Dans ces conjonctures, ce qui n’est que philologie, érudition, délicatesse de goût, affaire de mots pour les autres, est pour les Roumains une œuvre de vie et de salut. Et certes, si la chose était possible, il serait beau de voir une nation demi-morte refuser de prononcer plus longtemps une seule des paroles qu’elle tient de son meurtrier ; mais les Roumains, même en cela, auront à considérer s’il n’y a pas une mesure à garder qui ne laissera pas d’être significative, s’il n’est pas de différences à établir entre les emprunts déjà anciens, légitimés par l’usage, et les importations récentes qui seules peuvent compter pour des stigmates. Leur langue est peut-être la seule qui possède un grand nombre de vrais synonymes, j’entends par là des mots doubles dont l’un est exactement la reproduction de l’autre. C’est qu’alors une couche slave s’est superposée comme une rouille à la couche latine. Faire disparaître la première est, dans ce cas, un progrès évident et facile, c’est rendre à une médaille fruste son ancien éclat ; mais n’y aurait-il pas quelque danger à trop italianiser leur langue, à la faire trop occidentale ? Pour moi, il me semble que j’aimerais à lui voir garder son caractère : latine sans doute, mais en même temps orientale, naïve, agreste, un peu rebelle au joug. Les mots même qu’elle aurait conservés du slave la feraient ressembler à une captive délivrée, qui se souvient de sa captivité. Elle entrerait dans l’étroite intimité de ses sœurs d’Occident, mais elle garderait dans cette alliance je ne sais quoi d’étrange qui marquerait qu’elle a vécu longtemps séparée. Pour rien au monde, je ne consentirais à ce qu’elle se fît italienne, française. Qui voudrait aujourd’hui que l’Espagnol eût renoncé à son intonation arabe, à ses teintes mauresques ? Seulement à l’entendre, vous voilà forcés de penser au soleil d’Arabie. De même de la langue roumaine, elle doit porter témoignage d’un monde lointain. Ne lui ôtez pas même ce je ne sais quoi d’âpre, de guttural, qui ne tient en rien de l’Europe. C’est peut-être un dernier écho étouffé des Daces ? et pourquoi les renier ? pourquoi les rejeter ? Je veux, quand je l’entends, que soudain m’apparaissent non-seulement les colons latins, les provinces d’Italie et de Narbonne, mais dans une relation que je ne puis exactement définir les steppes immenses, les monts inaccessibles, et au loin le ciel orageux de la Mer-Noire.

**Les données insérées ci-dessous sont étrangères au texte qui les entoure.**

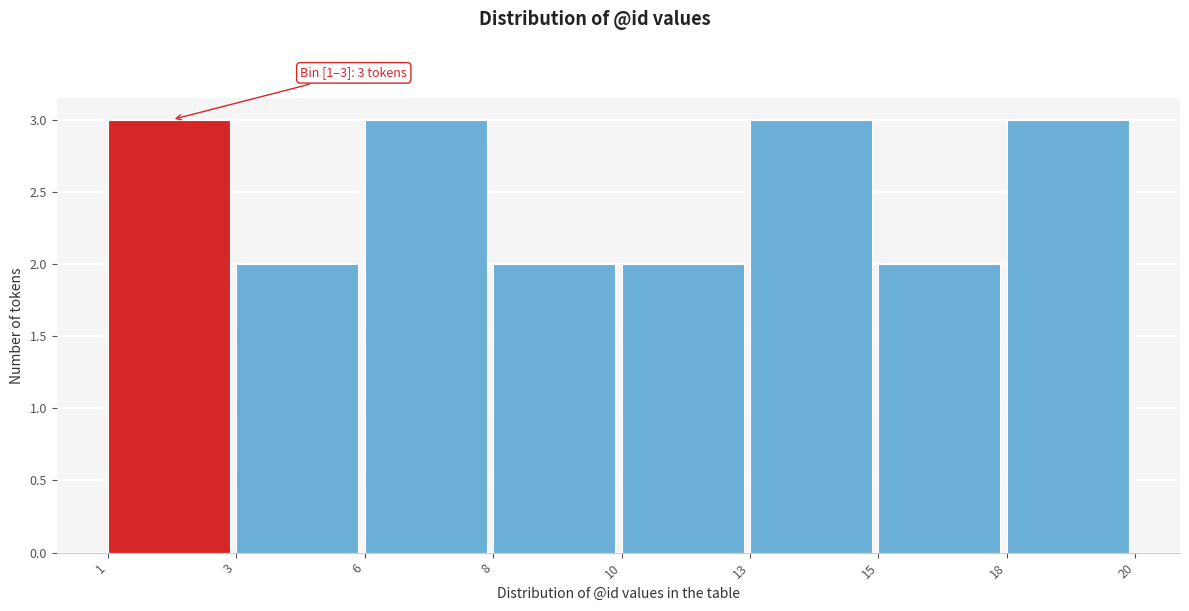

Reading left to right, list all the values displayed in this chart.

3	2	3	2	2	3	2	3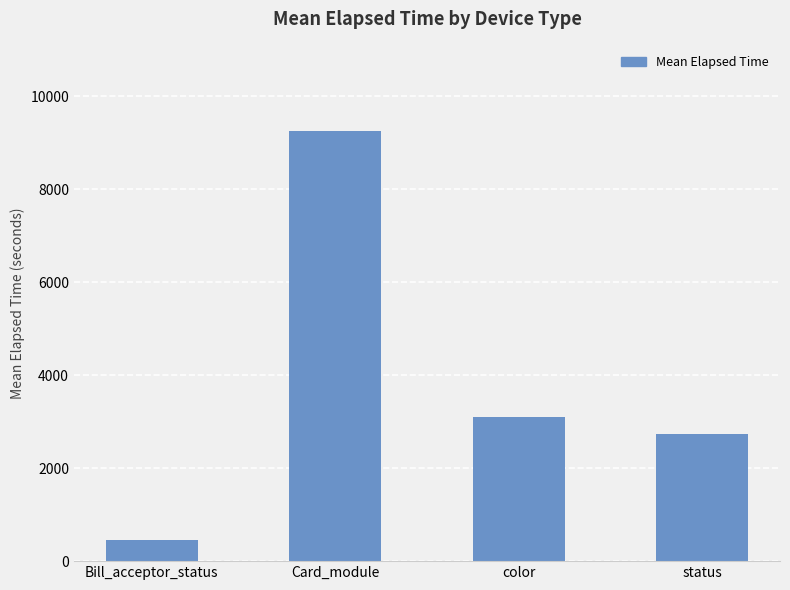

Which category has the highest value across all series?

Card_module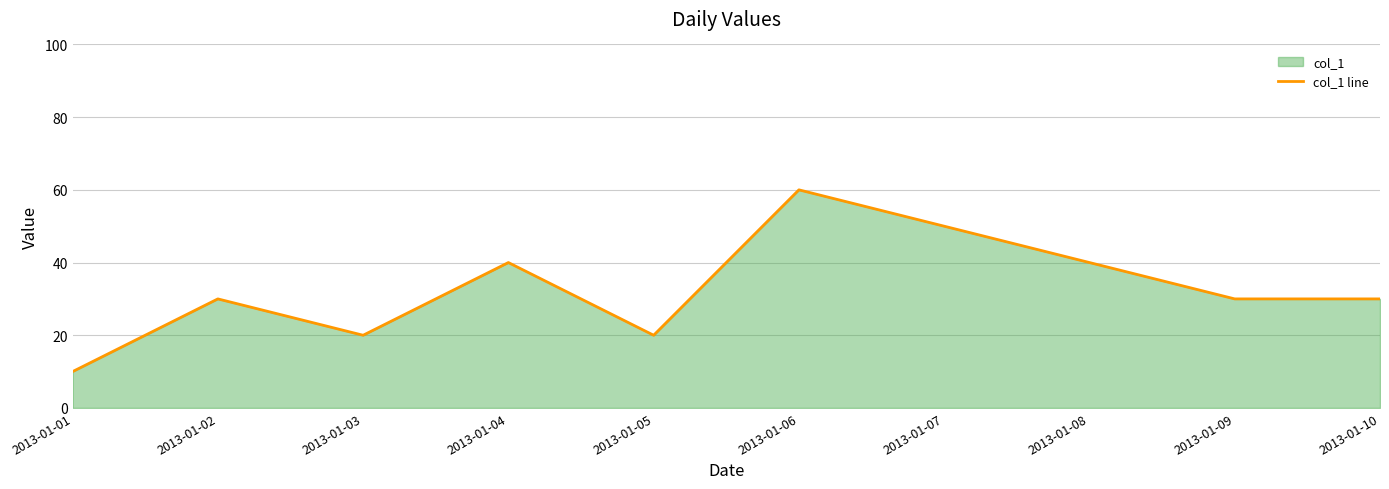

The value at 2013-01-10 is 52. True or false?

False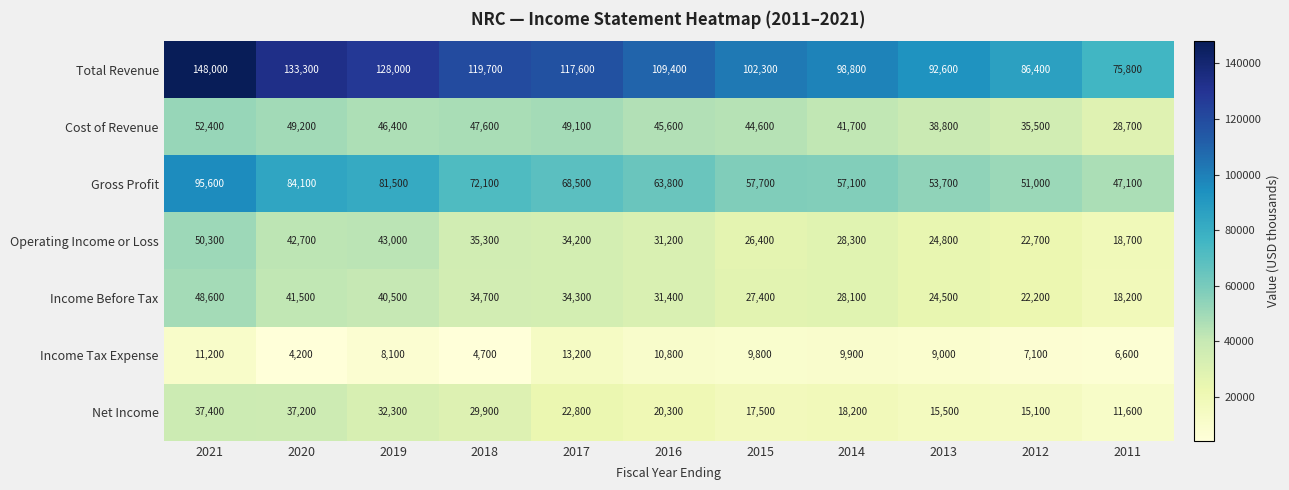

How many series are shown in this chart?

7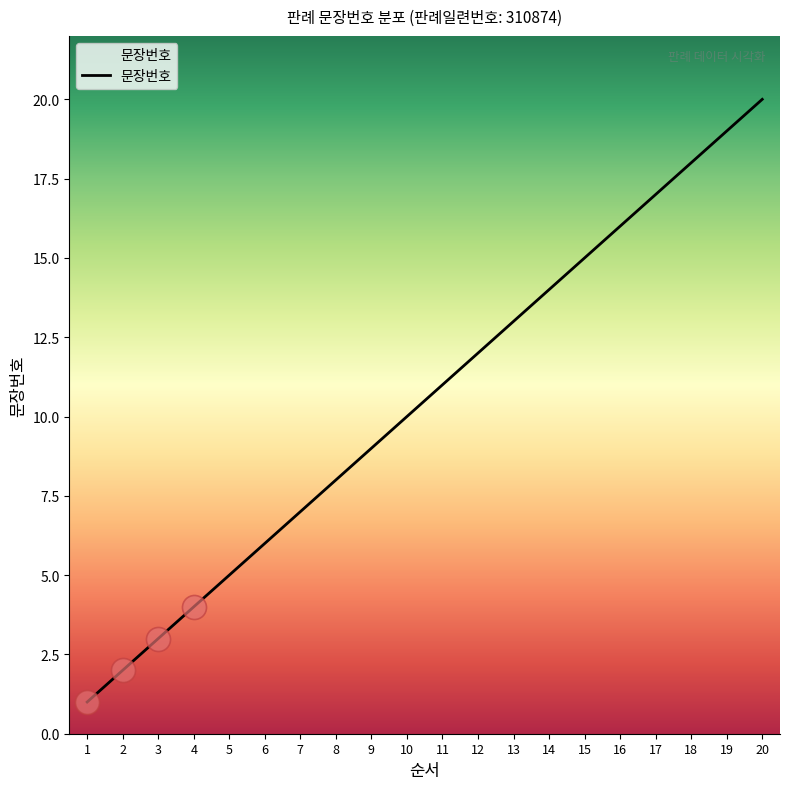

Which has a higher value, 17 or 16?

17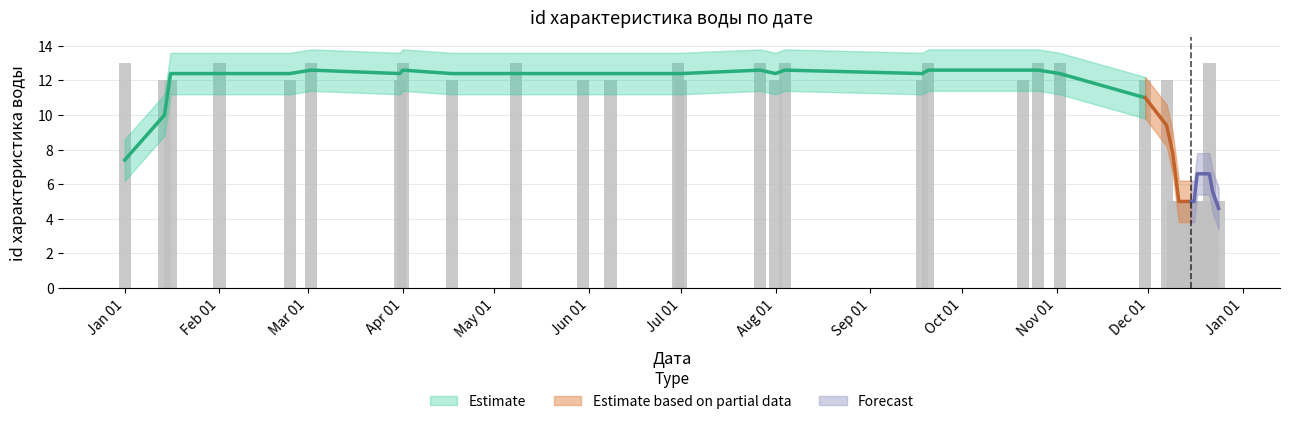

What is the value of the 29th bar from the left?

5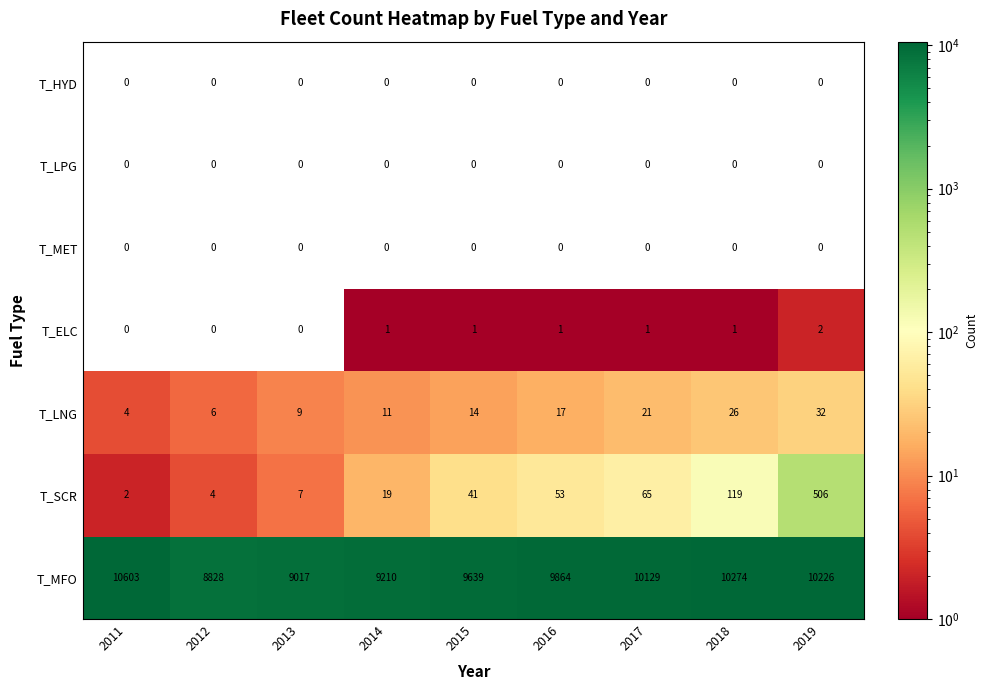

The T_SCR series shows 815 at 2019. True or false?

False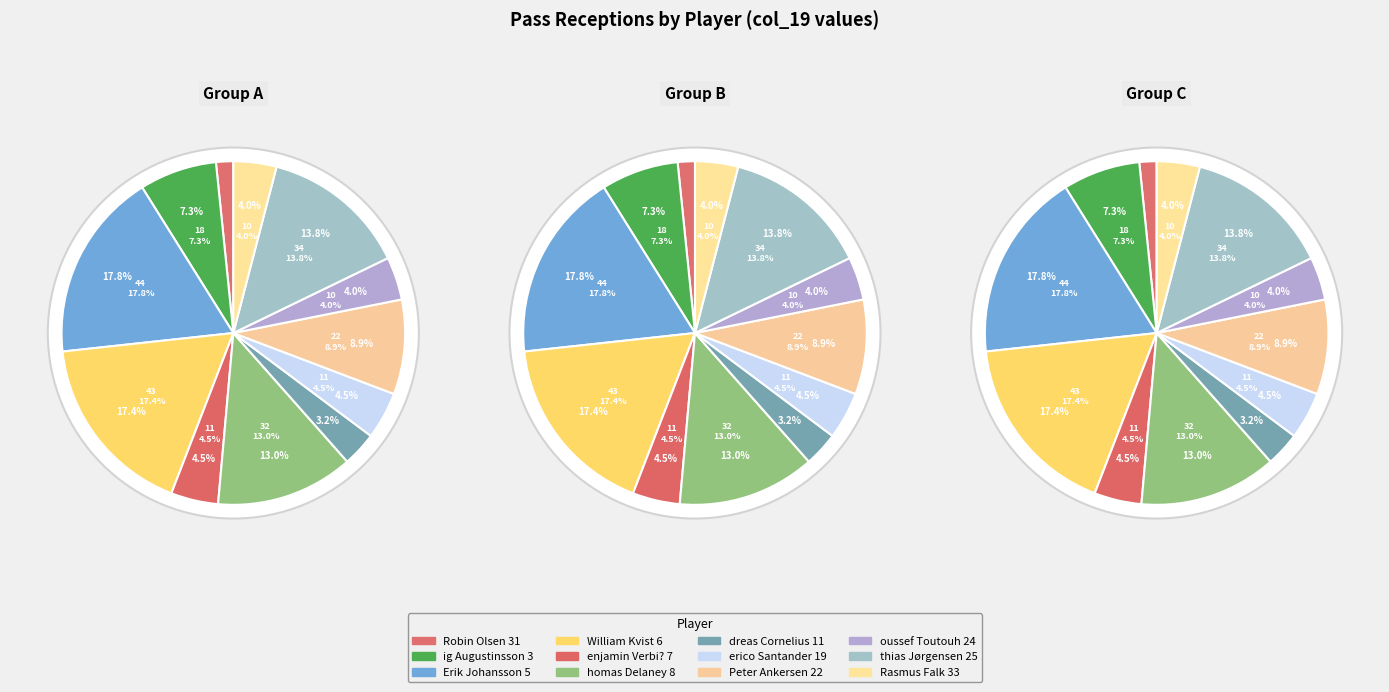

How many segments does this pie chart have?

12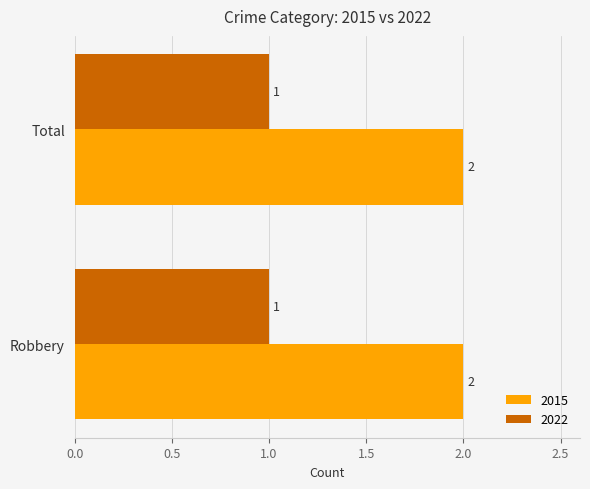

The value of 2015 at Total is 2. True or false?

True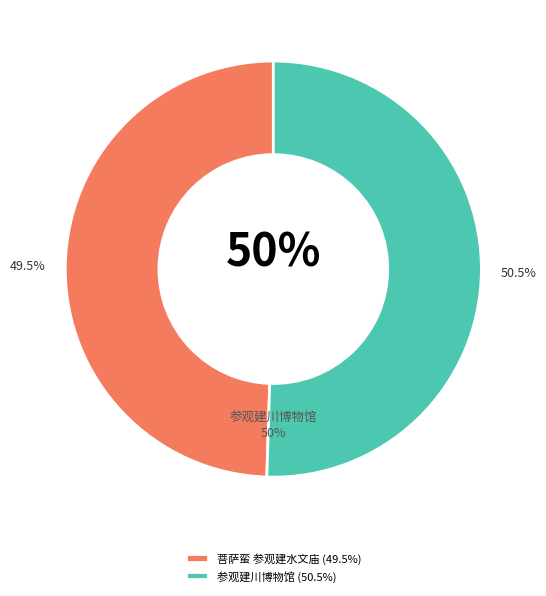

Is there any slice that represents more than half of the pie?

Yes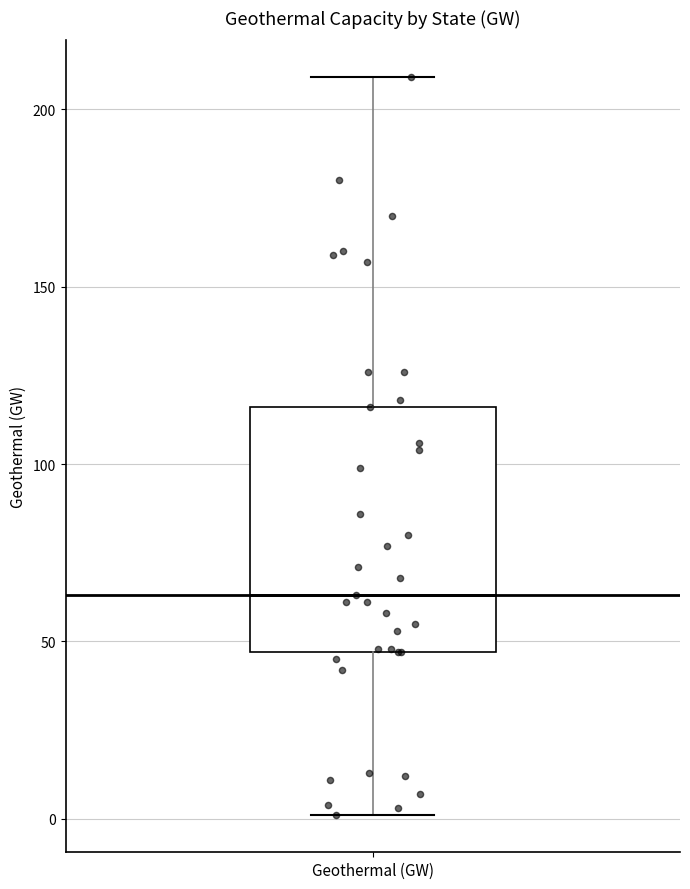

Transcribe this box plot: give where the median line is, the range the box spans, and where the two whiskers end, as read against the y-axis. The values are not printed on the chart, so give them approximately, as read against the axis.

median 65, box 45 to 115, whiskers 0 to 210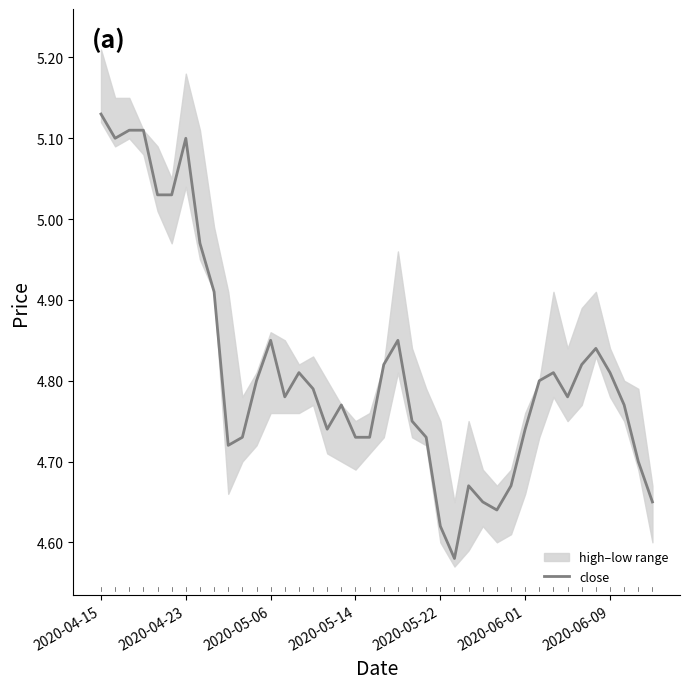

What is the average value?

4.8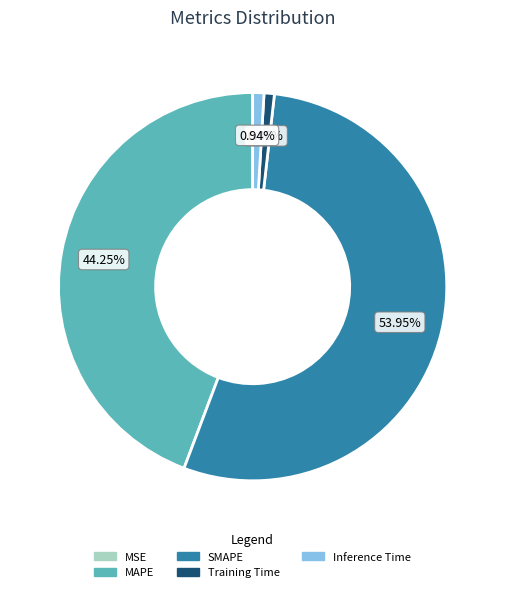

To the nearest percent, what percentage of the pie is MAPE?

44%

Si l’on ne craignait d’être accusé de trop d’ambition, le moment où nous sommes pourrait faire penser au premier épanouissement de l’italien avant la Comédie. Divine, avec cette différence que les écrivains roumains semblent moins poursuivre une gloire privée qu’une œuvre politique et nationale. Ce qui parmi nous se perd dans le vague de nos origines littéraires date de nos jours sur le Danube.